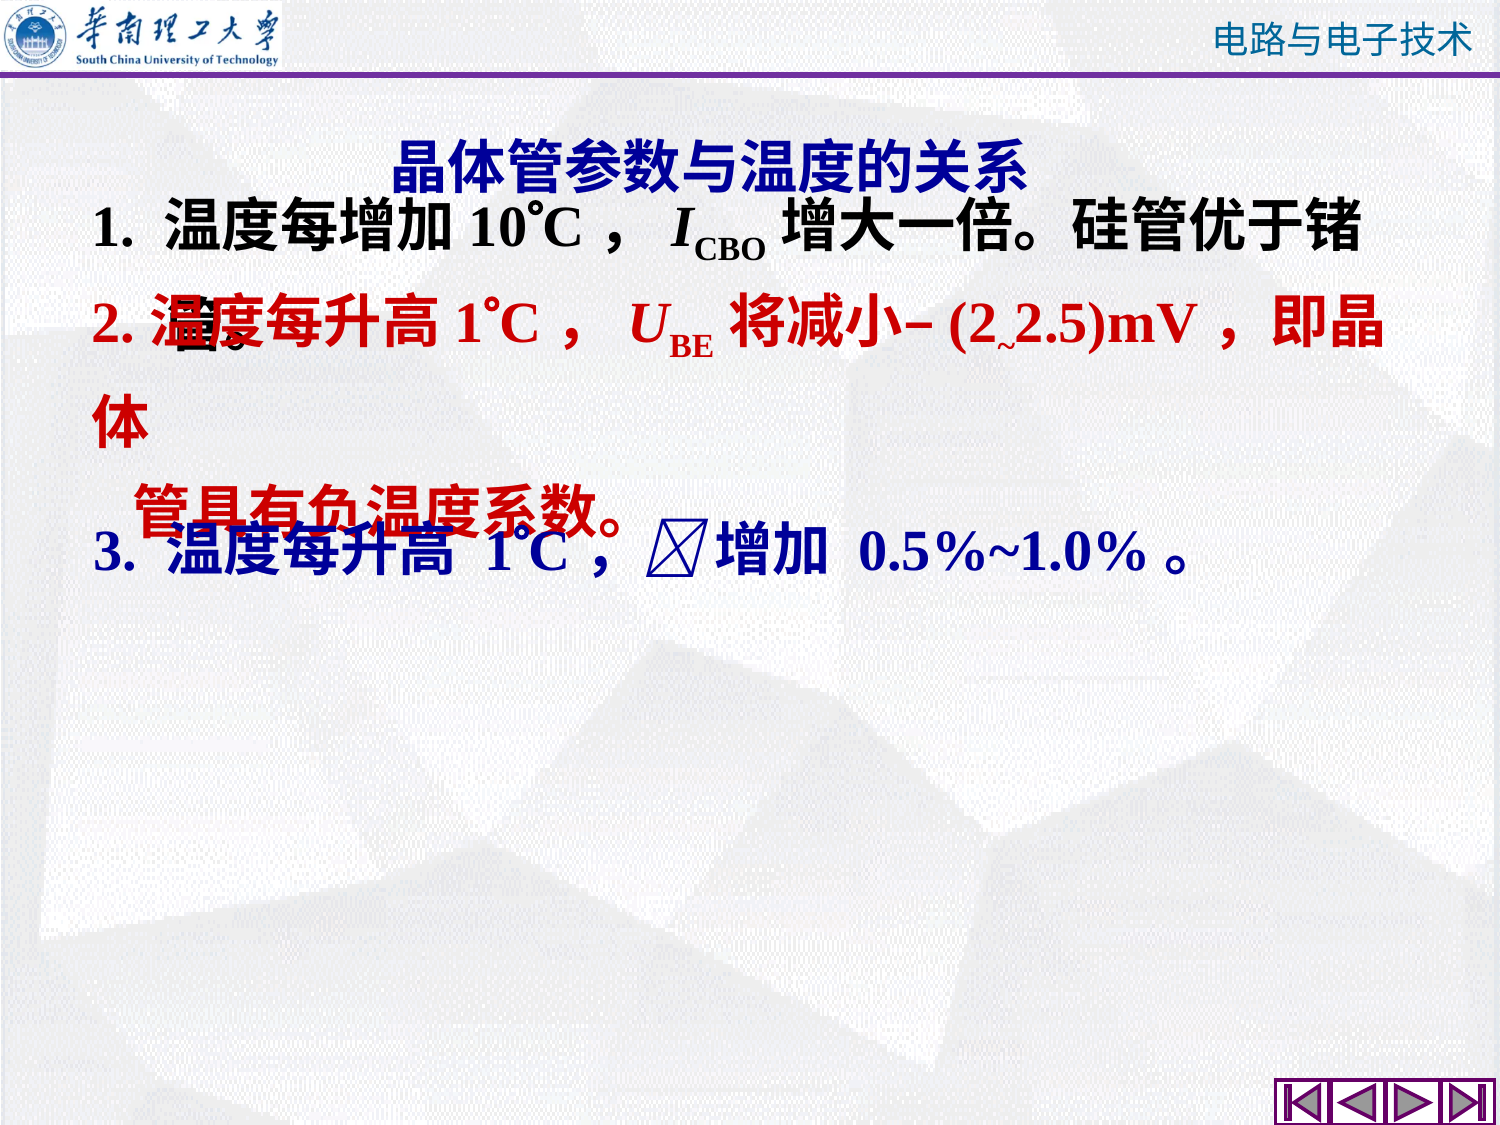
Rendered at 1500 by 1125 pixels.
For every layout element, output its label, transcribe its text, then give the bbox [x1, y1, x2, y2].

text_box 2.温度每升高1C，UBE将减小–(2~2.5)mV，即晶体 管具有负温度系数。 [76, 252, 1436, 554]
text_box 晶体管参数与温度的关系 [374, 122, 1263, 156]
text_box 1. 温度每增加10C，ICBO增大一倍。硅管优于锗管。 [76, 156, 1427, 252]
picture [1, 0, 1500, 72]
picture [1, 78, 1500, 1125]
text_box 3. 温度每升高 1C， 增加 0.5%~1.0%。 [78, 504, 1279, 591]
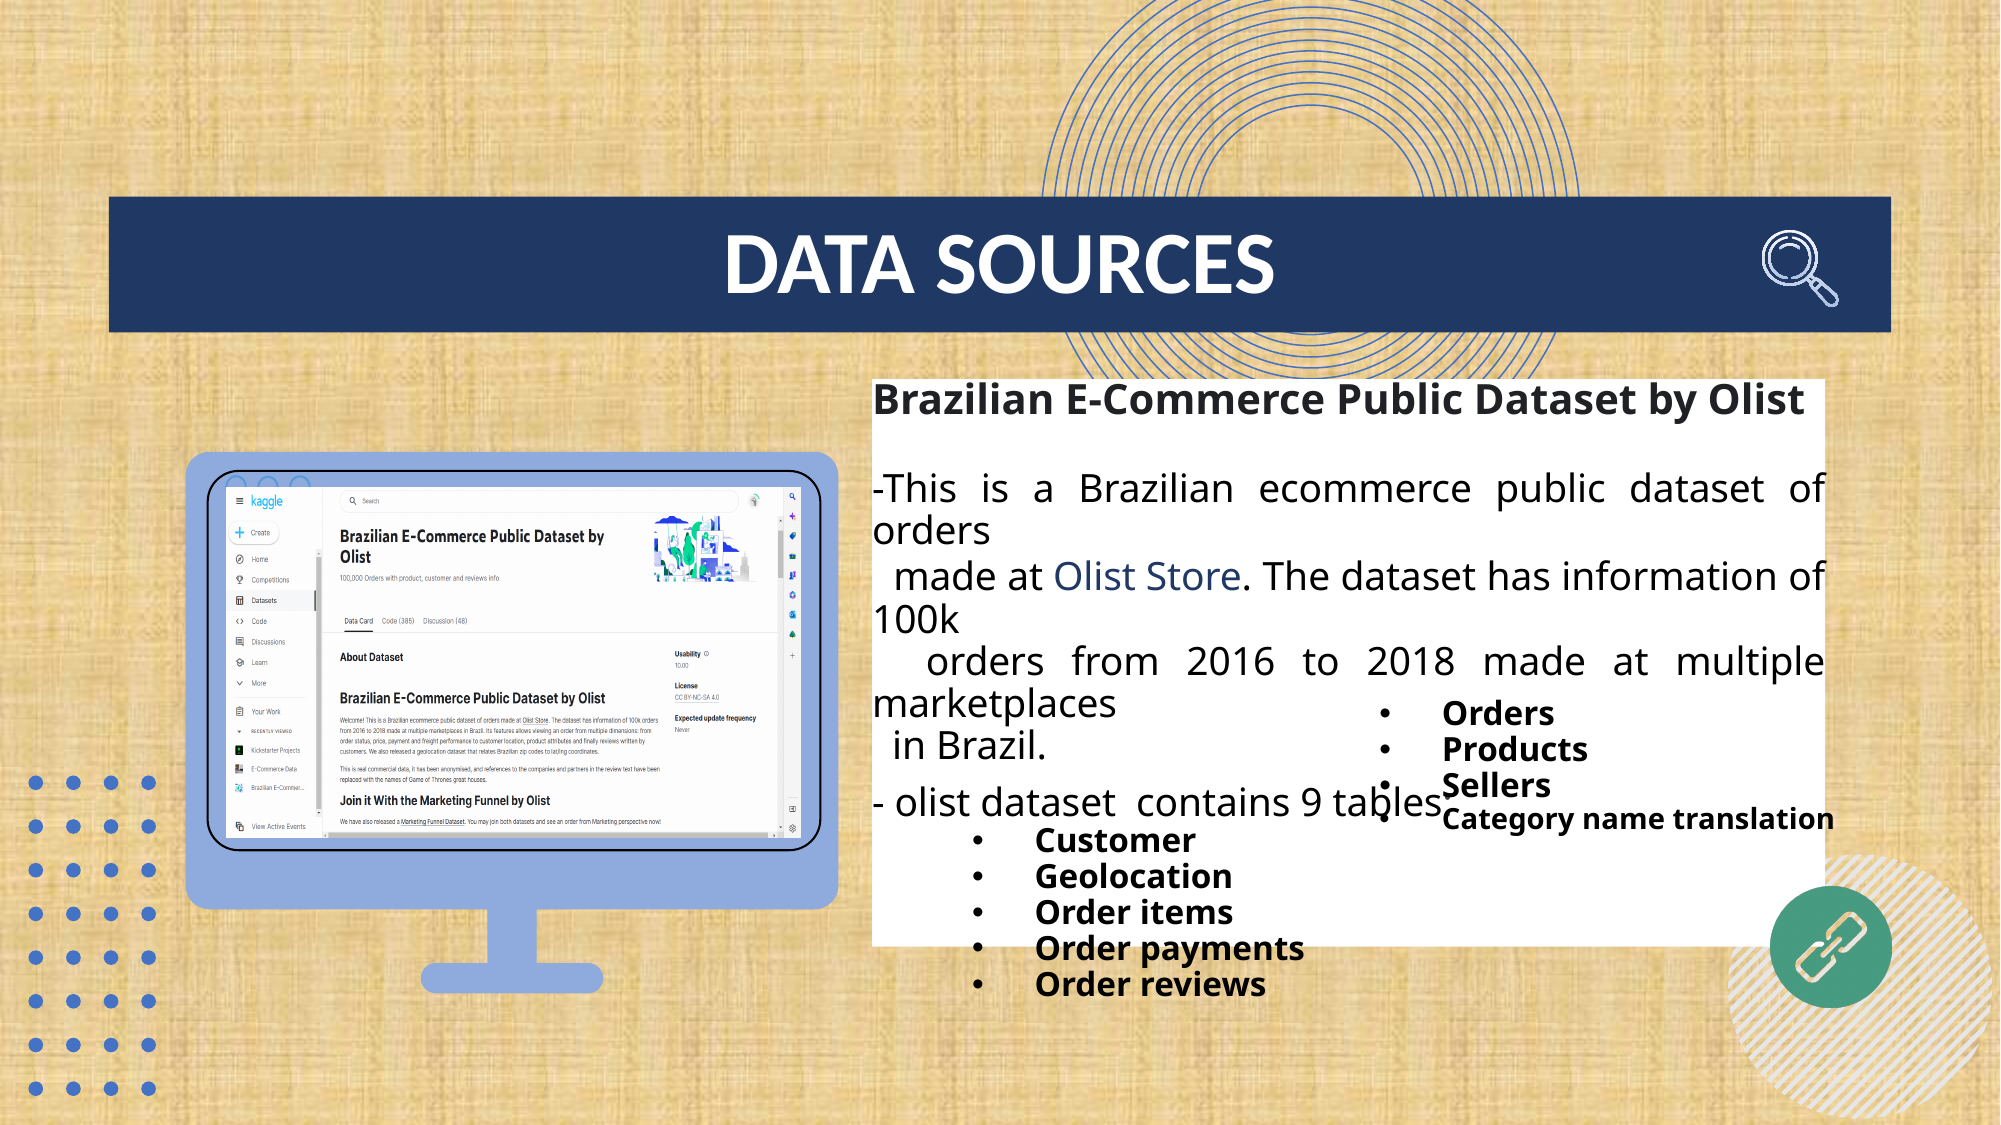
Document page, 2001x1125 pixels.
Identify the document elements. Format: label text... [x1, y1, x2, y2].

picture [1166, 73, 1455, 196]
picture [1361, 0, 1543, 196]
picture [1397, 0, 1554, 196]
picture [1260, 333, 1361, 344]
picture [1145, 333, 1167, 348]
picture [1145, 52, 1476, 196]
picture [1044, 0, 1173, 196]
picture [1107, 333, 1125, 348]
picture [1134, 41, 1487, 196]
picture [1079, 0, 1261, 196]
picture [1155, 62, 1466, 196]
picture [1424, 333, 1448, 348]
picture [1068, 333, 1086, 348]
picture [1365, 333, 1403, 348]
picture [1094, 333, 1112, 348]
text_box [985, 348, 2000, 452]
picture [1067, 0, 1224, 196]
picture [1189, 95, 1433, 196]
picture [1408, 333, 1434, 348]
picture [1425, 0, 1565, 196]
subtitle Brazilian E-Commerce Public Dataset by Olist -This is a Brazilian ecommerce public dataset of orders made at Olist Store. The dataset has information of 100k orders from 2016 to 2018 made at multiple marketplaces in Brazil. - olist dataset contains 9 tables: Customer Geolocation Order items Order payments Order reviews [872, 379, 1826, 947]
picture [1202, 333, 1233, 348]
picture [1111, 19, 1510, 196]
picture [1056, 0, 1196, 196]
picture [1389, 333, 1419, 348]
picture [1483, 333, 1502, 348]
picture [0, 0, 2001, 1125]
text_box Orders Products Sellers Category name translation [1264, 689, 1867, 889]
picture [1496, 333, 1514, 348]
picture [1188, 333, 1214, 348]
picture [1082, 333, 1099, 348]
picture [1200, 106, 1421, 196]
picture [1101, 8, 1521, 196]
picture [1469, 333, 1489, 348]
picture [1160, 333, 1182, 348]
picture [1237, 333, 1385, 348]
picture [1509, 333, 1527, 348]
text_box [185, 451, 839, 994]
title DATA SOURCES [108, 196, 1892, 333]
picture [1439, 333, 1462, 348]
picture [1448, 0, 1578, 196]
picture [1133, 333, 1152, 348]
picture [1177, 84, 1444, 196]
picture [1090, 0, 1532, 196]
picture [1523, 333, 1540, 348]
picture [1454, 333, 1476, 348]
picture [1120, 333, 1139, 348]
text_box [1759, 229, 1840, 308]
picture [1536, 333, 1553, 348]
picture [1123, 31, 1498, 196]
picture [1173, 333, 1198, 348]
picture [1218, 333, 1257, 348]
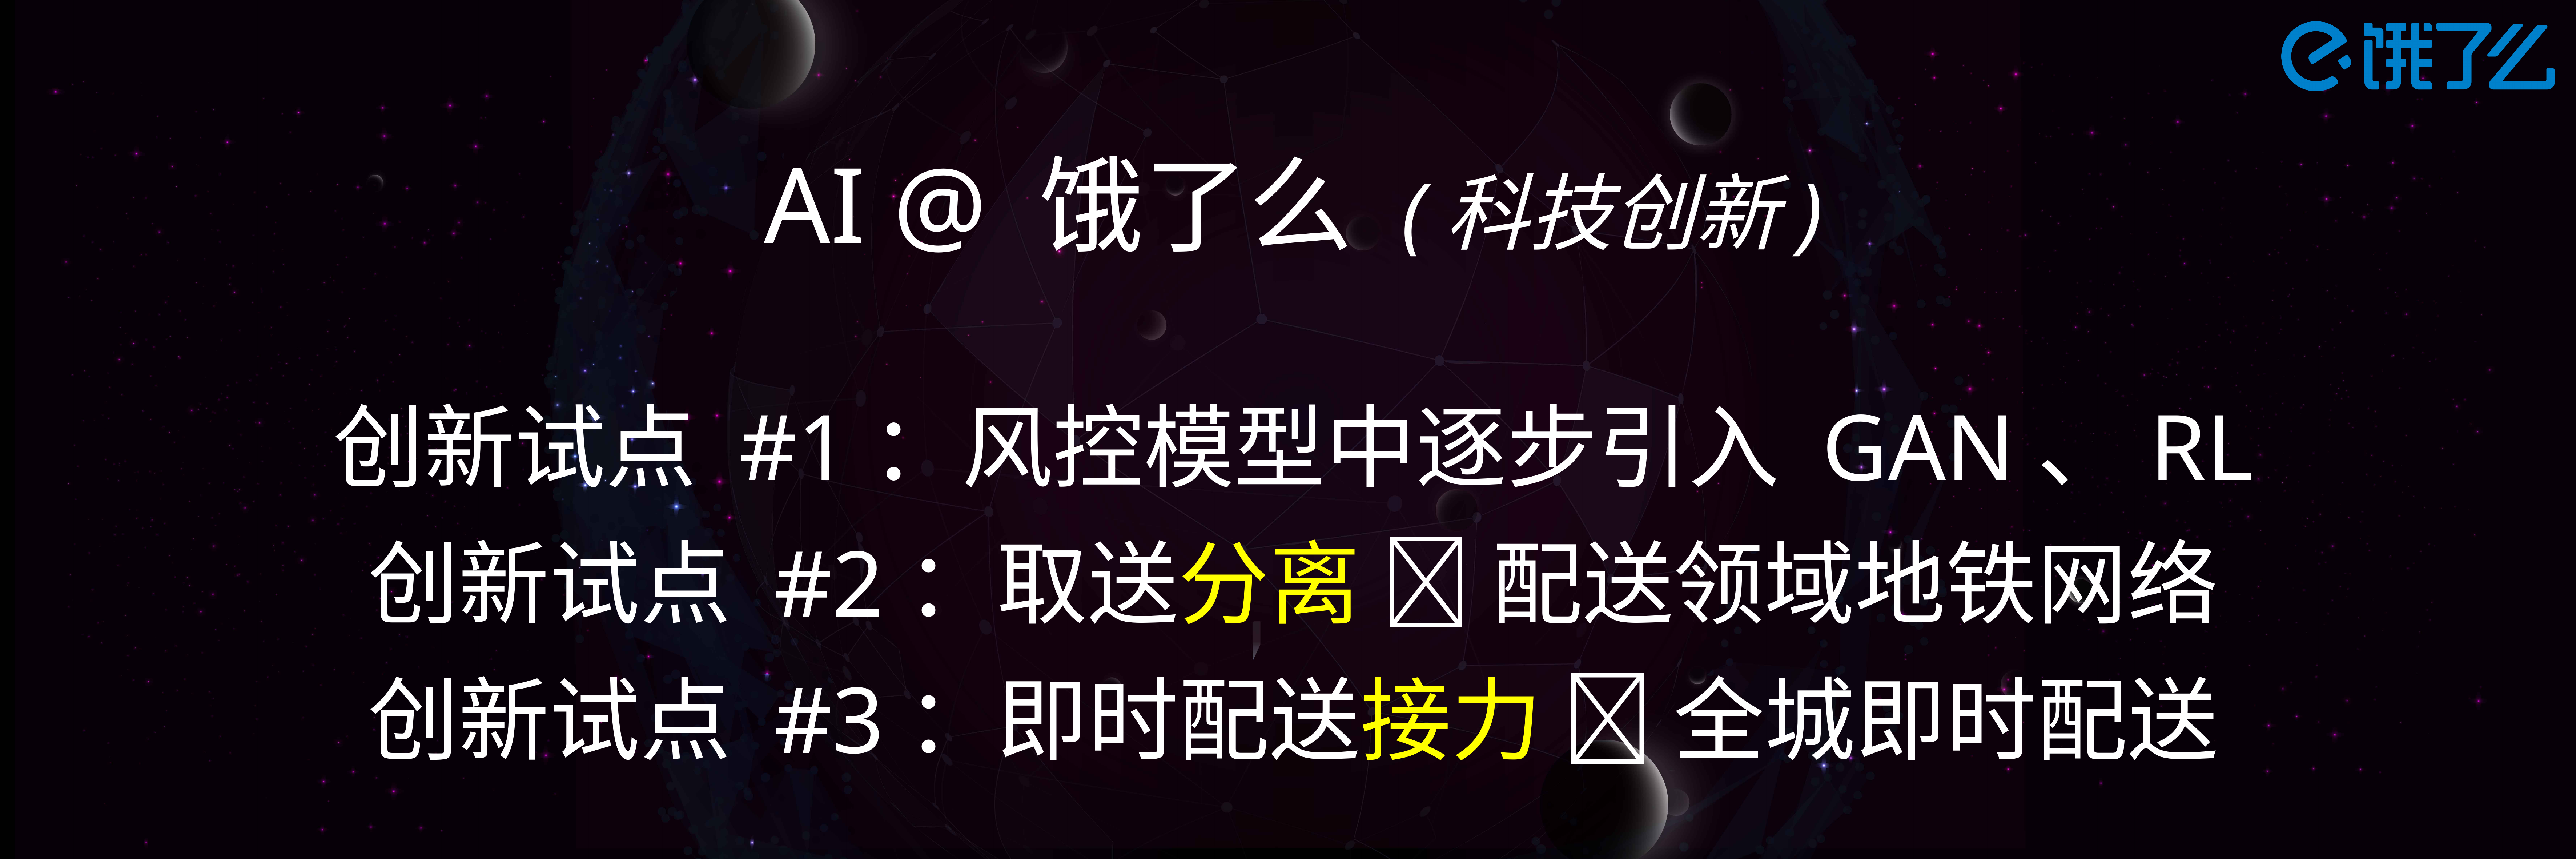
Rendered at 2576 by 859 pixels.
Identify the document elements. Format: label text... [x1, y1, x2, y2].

text_box AI @ 饿了么 (科技创新) 创新试点 #1：风控模型中逐步引入 GAN、RL 创新试点 #2：取送分离  配送领域地铁网络 创新试点 #3：即时配送接力  全城即时配送 [141, 136, 2445, 774]
picture [2281, 21, 2555, 91]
-=-=-=-=-
Of the entries above, tally the lines with "Rendered" in them. Only the total should be given.

Written response – 2